Based on the above structure, we have 4224 weight parameters and 66 biased value weight parameters, in total 4290 parameters. Just pause and digest the scale of parameter estimation problem here.
Understanding the Input Layer
- This is straightforward mapping between each pixel to an input node. In this case, the input would be gray-scale value of the respective pixel in the image
Understanding the Output Layer
- Output contains two nodes carrying a value of 0 or 1.
The author simplifies even further so that he can walk the reader through the entire process.

Once a random set of numbers are generated for each of the weight parameters, for each training sample, the output node values could be computed. Based on the output nodes, one can compute the error

Once the error has been calculated, the next step is back propagation so that the weight parameters that have been initially assigned can be updated.
The key ingredient of Back propagation is the computation of gradients, i.e. partial derivatives of the error with respect to various weight parameters.
Gradients for Output Layer weights are computed
Gradients for Output Layer Bias weights are computed
Gradients for Hidden Layer weights are computed
Once the gradients are computed, an optional step is to check whether numerical estimate of the gradients and the analytical value of the gradient is close enough
Once all the partial derivatives across all the weight parameters are computed, then the weight parameters can be updated to new values via one of the gradient adjustment methods and of course the learning rate(hyper parameter)

Building Neural Networks

There are many ML libraries out there such as TensorFlow, Theano, Caffe, Torch, Keras, SciKit Learn. You got to choose what works for you and go with it.
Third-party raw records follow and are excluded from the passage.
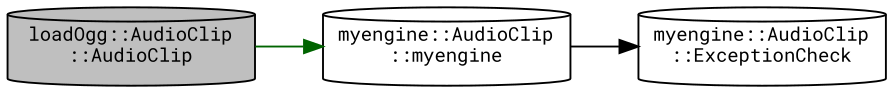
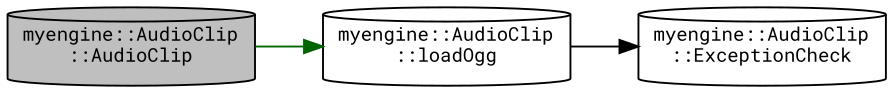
  digraph {
    fontname="Roboto Mono"
    rankdir=LR
    node [color=black fillcolor=white fontname="Roboto Mono" fontsize=10 shape=cylinder style=filled]
    edge [fontname="Roboto Mono" fontsize=10 labelfontname=Helvetica labelfontsize=10 style=solid]
-   n1 [fillcolor=grey75 fontcolor=black height=0.2 label="loadOgg::AudioClip\l::AudioClip" width=0.4]
-   n2 [height=0.2 label="myengine::AudioClip\l::myengine" width=0.4]
+   n1 [fillcolor=grey75 fontcolor=black height=0.2 label="myengine::AudioClip\l::AudioClip" width=0.4]
+   n2 [height=0.2 label="myengine::AudioClip\l::loadOgg" width=0.4]
    n3 [height=0.2 label="myengine::AudioClip\l::ExceptionCheck" width=0.4]
    n1 -> n2 [color=darkgreen]
    n2 -> n3 [color=black]
  }
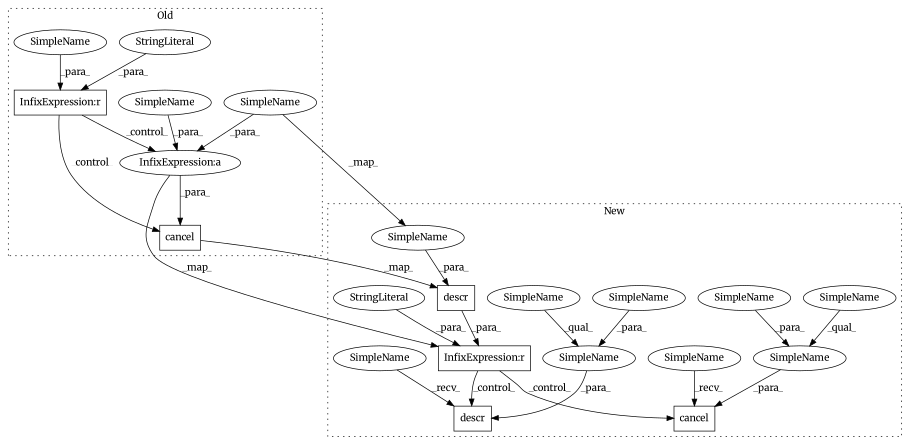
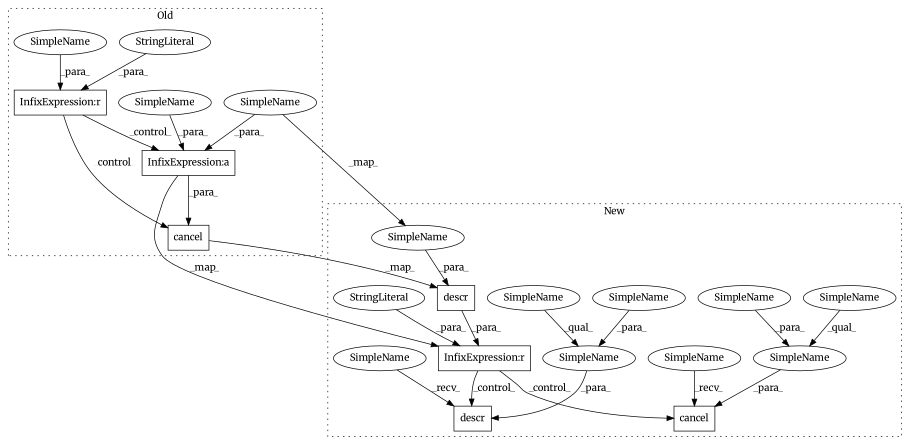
  digraph {
    fontname=Merriweather
    node [a=42 l="26,1" shape=ellipse fontname=Merriweather]
    edge [fontname=Merriweather]
    n1 [a=32 l="7,1" label=cancel s="22206,22250" shape=box]
-   n2 [a=27 l=1 label="InfixExpression:a" s=22241]
+   n2 [a=27 l=1 label="InfixExpression:a" s=22241 shape=box]
    n3 [a=27 l=4 label="InfixExpression:r" s=22166 shape=box]
    n4 [a=45 l=4 label=StringLiteral s=22170]
    n5 [label=SimpleName s="22213,22240"]
    n6 [label=SimpleName s="22138,22165"]
    n7 [l=8 label=SimpleName s=22242]
    n8 [a=32 l="7,1" label=descr s="23076,23111" shape=box]
    n9 [a=27 l=4 label="InfixExpression:r" s=23112 shape=box]
    n10 [a=32 l="7,1" label=descr s="23138,23173" shape=box]
    n11 [a=32 l="7,1" label=cancel s="23224,23259" shape=box]
    n12 [label=SimpleName s="23083,23110"]
    n13 [label=SimpleName s="23231,23258"]
    n14 [l=25 label=SimpleName s=23231]
    n15 [label=SimpleName s="23145,23172"]
    n16 [l=25 label=SimpleName s=23145]
    n17 [a=45 l=4 label=StringLiteral s=23116]
    n18 [l=9 label=SimpleName s=23128]
    n19 [l=9 label=SimpleName s=23214]
    n20 [l=1 label=SimpleName s=23257]
    n21 [l=1 label=SimpleName s=23171]
    subgraph cluster_1 {
      label=Old
      style=dotted
      n1
      n2
      n3
      n4
      n5
      n6
      n7
    }
    subgraph cluster_2 {
      label=New
      style=dotted
      n8
      n9
      n10
      n11
      n12
      n13
      n14
      n15
      n16
      n17
      n18
      n19
      n20
      n21
    }
    n1 -> n8 [label=_map_]
    n2 -> n1 [label=_para_]
    n2 -> n9 [label=_map_]
    n3 -> n1 [label=_control_]
    n3 -> n2 [label=_control_]
    n4 -> n3 [label=_para_]
    n5 -> n2 [label=_para_]
    n5 -> n12 [label=_map_]
    n6 -> n3 [label=_para_]
    n7 -> n2 [label=_para_]
    n8 -> n9 [label=_para_]
    n9 -> n10 [label=_control_]
    n9 -> n11 [label=_control_]
    n12 -> n8 [label=_para_]
    n13 -> n11 [label=_para_]
    n14 -> n13 [label=_qual_]
    n15 -> n10 [label=_para_]
    n16 -> n15 [label=_qual_]
    n17 -> n9 [label=_para_]
    n18 -> n10 [label=_recv_]
    n19 -> n11 [label=_recv_]
    n20 -> n13 [label=_para_]
    n21 -> n15 [label=_para_]
  }
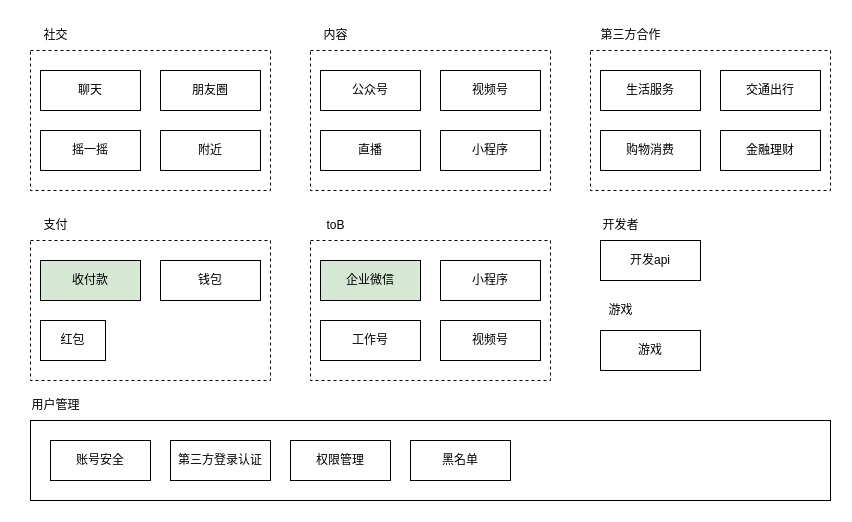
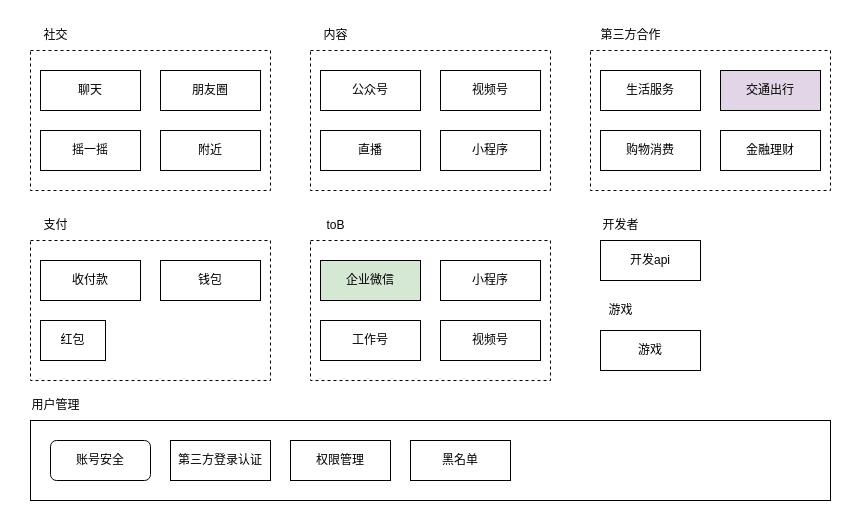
  <mxCell id="0" />
  <mxCell id="1" parent="0" />
  <mxCell id="2" value="" style="rounded=0;whiteSpace=wrap;html=1;fillStyle=auto;" vertex="1" parent="1"><mxGeometry x="30" y="420" width="800" height="80" as="geometry" /></mxCell>
  <mxCell id="3" value="" style="rounded=0;whiteSpace=wrap;html=1;fillStyle=auto;dashed=1;" vertex="1" parent="1"><mxGeometry x="30" y="50" width="240" height="140" as="geometry" /></mxCell>
  <mxCell id="4" value="社交" style="text;html=1;align=center;verticalAlign=middle;resizable=0;points=[];autosize=1;strokeColor=none;fillColor=none;" vertex="1" parent="1"><mxGeometry x="30" y="20" width="50" height="30" as="geometry" /></mxCell>
  <mxCell id="5" value="聊天" style="rounded=0;whiteSpace=wrap;html=1;fillStyle=auto;" vertex="1" parent="1"><mxGeometry x="40" y="70" width="100" height="40" as="geometry" /></mxCell>
  <mxCell id="6" value="朋友圈" style="rounded=0;whiteSpace=wrap;html=1;fillStyle=auto;" vertex="1" parent="1"><mxGeometry x="160" y="70" width="100" height="40" as="geometry" /></mxCell>
  <mxCell id="7" value="摇一摇" style="rounded=0;whiteSpace=wrap;html=1;fillStyle=auto;" vertex="1" parent="1"><mxGeometry x="40" y="130" width="100" height="40" as="geometry" /></mxCell>
  <mxCell id="8" value="附近" style="rounded=0;whiteSpace=wrap;html=1;fillStyle=auto;" vertex="1" parent="1"><mxGeometry x="160" y="130" width="100" height="40" as="geometry" /></mxCell>
  <mxCell id="9" value="" style="rounded=0;whiteSpace=wrap;html=1;fillStyle=auto;dashed=1;" vertex="1" parent="1"><mxGeometry x="310" y="50" width="240" height="140" as="geometry" /></mxCell>
  <mxCell id="10" value="内容" style="text;html=1;align=center;verticalAlign=middle;resizable=0;points=[];autosize=1;strokeColor=none;fillColor=none;" vertex="1" parent="1"><mxGeometry x="310" y="20" width="50" height="30" as="geometry" /></mxCell>
  <mxCell id="11" value="公众号" style="rounded=0;whiteSpace=wrap;html=1;fillStyle=auto;" vertex="1" parent="1"><mxGeometry x="320" y="70" width="100" height="40" as="geometry" /></mxCell>
  <mxCell id="12" value="视频号" style="rounded=0;whiteSpace=wrap;html=1;fillStyle=auto;" vertex="1" parent="1"><mxGeometry x="440" y="70" width="100" height="40" as="geometry" /></mxCell>
  <mxCell id="13" value="直播" style="rounded=0;whiteSpace=wrap;html=1;fillStyle=auto;" vertex="1" parent="1"><mxGeometry x="320" y="130" width="100" height="40" as="geometry" /></mxCell>
  <mxCell id="14" value="小程序" style="rounded=0;whiteSpace=wrap;html=1;fillStyle=auto;" vertex="1" parent="1"><mxGeometry x="440" y="130" width="100" height="40" as="geometry" /></mxCell>
  <mxCell id="15" value="" style="rounded=0;whiteSpace=wrap;html=1;fillStyle=auto;dashed=1;" vertex="1" parent="1"><mxGeometry x="30" y="240" width="240" height="140" as="geometry" /></mxCell>
  <mxCell id="16" value="支付" style="text;html=1;align=center;verticalAlign=middle;resizable=0;points=[];autosize=1;strokeColor=none;fillColor=none;" vertex="1" parent="1"><mxGeometry x="30" y="210" width="50" height="30" as="geometry" /></mxCell>
- <mxCell id="17" value="收付款" style="rounded=0;whiteSpace=wrap;html=1;fillStyle=auto;fillColor=#d5e8d4;" vertex="1" parent="1"><mxGeometry x="40" y="260" width="100" height="40" as="geometry" /></mxCell>
+ <mxCell id="17" value="收付款" style="rounded=0;whiteSpace=wrap;html=1;fillStyle=auto;" vertex="1" parent="1"><mxGeometry x="40" y="260" width="100" height="40" as="geometry" /></mxCell>
  <mxCell id="18" value="钱包" style="rounded=0;whiteSpace=wrap;html=1;fillStyle=auto;" vertex="1" parent="1"><mxGeometry x="160" y="260" width="100" height="40" as="geometry" /></mxCell>
  <mxCell id="19" value="红包" style="rounded=0;whiteSpace=wrap;html=1;fillStyle=auto;" vertex="1" parent="1"><mxGeometry x="40" y="320" width="65" height="40" as="geometry" /></mxCell>
  <mxCell id="20" value="" style="rounded=0;whiteSpace=wrap;html=1;fillStyle=auto;dashed=1;" vertex="1" parent="1"><mxGeometry x="310" y="240" width="240" height="140" as="geometry" /></mxCell>
  <mxCell id="21" value="toB" style="text;html=1;align=center;verticalAlign=middle;resizable=0;points=[];autosize=1;strokeColor=none;fillColor=none;" vertex="1" parent="1"><mxGeometry x="315" y="210" width="40" height="30" as="geometry" /></mxCell>
  <mxCell id="22" value="企业微信" style="rounded=0;whiteSpace=wrap;html=1;fillStyle=auto;fillColor=#d5e8d4;" vertex="1" parent="1"><mxGeometry x="320" y="260" width="100" height="40" as="geometry" /></mxCell>
  <mxCell id="23" value="小程序" style="rounded=0;whiteSpace=wrap;html=1;fillStyle=auto;" vertex="1" parent="1"><mxGeometry x="440" y="260" width="100" height="40" as="geometry" /></mxCell>
  <mxCell id="24" value="工作号" style="rounded=0;whiteSpace=wrap;html=1;fillStyle=auto;" vertex="1" parent="1"><mxGeometry x="320" y="320" width="100" height="40" as="geometry" /></mxCell>
  <mxCell id="25" value="视频号" style="rounded=0;whiteSpace=wrap;html=1;fillStyle=auto;" vertex="1" parent="1"><mxGeometry x="440" y="320" width="100" height="40" as="geometry" /></mxCell>
  <mxCell id="26" value="" style="rounded=0;whiteSpace=wrap;html=1;fillStyle=auto;dashed=1;" vertex="1" parent="1"><mxGeometry x="590" y="50" width="240" height="140" as="geometry" /></mxCell>
  <mxCell id="27" value="第三方合作" style="text;html=1;align=center;verticalAlign=middle;resizable=0;points=[];autosize=1;strokeColor=none;fillColor=none;" vertex="1" parent="1"><mxGeometry x="590" y="20" width="80" height="30" as="geometry" /></mxCell>
  <mxCell id="28" value="生活服务" style="rounded=0;whiteSpace=wrap;html=1;fillStyle=auto;" vertex="1" parent="1"><mxGeometry x="600" y="70" width="100" height="40" as="geometry" /></mxCell>
- <mxCell id="29" value="交通出行" style="rounded=0;whiteSpace=wrap;html=1;fillStyle=auto;" vertex="1" parent="1"><mxGeometry x="720" y="70" width="100" height="40" as="geometry" /></mxCell>
+ <mxCell id="29" value="交通出行" style="rounded=0;whiteSpace=wrap;html=1;fillStyle=auto;fillColor=#e1d5e7;" vertex="1" parent="1"><mxGeometry x="720" y="70" width="100" height="40" as="geometry" /></mxCell>
  <mxCell id="30" value="购物消费" style="rounded=0;whiteSpace=wrap;html=1;fillStyle=auto;" vertex="1" parent="1"><mxGeometry x="600" y="130" width="100" height="40" as="geometry" /></mxCell>
  <mxCell id="31" value="金融理财" style="rounded=0;whiteSpace=wrap;html=1;fillStyle=auto;" vertex="1" parent="1"><mxGeometry x="720" y="130" width="100" height="40" as="geometry" /></mxCell>
  <mxCell id="32" value="开发者" style="text;html=1;align=center;verticalAlign=middle;resizable=0;points=[];autosize=1;strokeColor=none;fillColor=none;" vertex="1" parent="1"><mxGeometry x="590" y="210" width="60" height="30" as="geometry" /></mxCell>
  <mxCell id="33" value="开发api" style="rounded=0;whiteSpace=wrap;html=1;fillStyle=auto;" vertex="1" parent="1"><mxGeometry x="600" y="240" width="100" height="40" as="geometry" /></mxCell>
  <mxCell id="34" value="游戏" style="text;html=1;align=center;verticalAlign=middle;resizable=0;points=[];autosize=1;strokeColor=none;fillColor=none;" vertex="1" parent="1"><mxGeometry x="595" y="295" width="50" height="30" as="geometry" /></mxCell>
  <mxCell id="35" value="游戏" style="rounded=0;whiteSpace=wrap;html=1;fillStyle=auto;" vertex="1" parent="1"><mxGeometry x="600" y="330" width="100" height="40" as="geometry" /></mxCell>
  <mxCell id="36" value="用户管理" style="text;html=1;align=center;verticalAlign=middle;resizable=0;points=[];autosize=1;strokeColor=none;fillColor=none;" vertex="1" parent="1"><mxGeometry x="20" y="390" width="70" height="30" as="geometry" /></mxCell>
- <mxCell id="37" value="账号安全" style="rounded=0;whiteSpace=wrap;html=1;fillStyle=auto;" vertex="1" parent="1"><mxGeometry x="50" y="440" width="100" height="40" as="geometry" /></mxCell>
+ <mxCell id="37" value="账号安全" style="whiteSpace=wrap;html=1;fillStyle=auto;rounded=1;" vertex="1" parent="1"><mxGeometry x="50" y="440" width="100" height="40" as="geometry" /></mxCell>
  <mxCell id="38" value="第三方登录认证" style="rounded=0;whiteSpace=wrap;html=1;fillStyle=auto;" vertex="1" parent="1"><mxGeometry x="170" y="440" width="100" height="40" as="geometry" /></mxCell>
  <mxCell id="39" value="权限管理" style="rounded=0;whiteSpace=wrap;html=1;fillStyle=auto;" vertex="1" parent="1"><mxGeometry x="290" y="440" width="100" height="40" as="geometry" /></mxCell>
  <mxCell id="40" value="黑名单" style="rounded=0;whiteSpace=wrap;html=1;fillStyle=auto;" vertex="1" parent="1"><mxGeometry x="410" y="440" width="100" height="40" as="geometry" /></mxCell>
TensorFlow is an open source library developed by Google that excels at numerical computation. It can be run on all kinds of computer, including smartphones and is quickly becoming a popular tool within machine learning. Tensor Flow supports deep learning( Neural nets with multiple hidden layers) as well as reinforcement learning.

TensorFlow is built on three key components:

Computational Graph : This defines all of the mathematical computations that will happen. It does not perform the computations and it doesn’t hold any values. This contain nodes and edges
Nodes : Nodes represent mathematical operations. Many of the operations are complex and happen over and over again
Edges represent tensors, which hold the data that is sent between the nodes.

There are a few chapter towards the end of the book that go in to explaining the usage of TensorFlow. Frankly this is an overkill for a book that aims to be an introduction. All the chapters in the book that go in to Tensor Flow coding details could have been removed as it serves no purpose. Neither does one get an decent overview of the library not does it go in to the various details.

The book is a quick read and the visuals will be sticky in one’s learning process. This book will equip you to have just enough knowledge to speak about Neural Networks and Deep Learning. Real understanding of NN and Deep NN anyways will come only from slogging through the math and trying to solve some real life problem.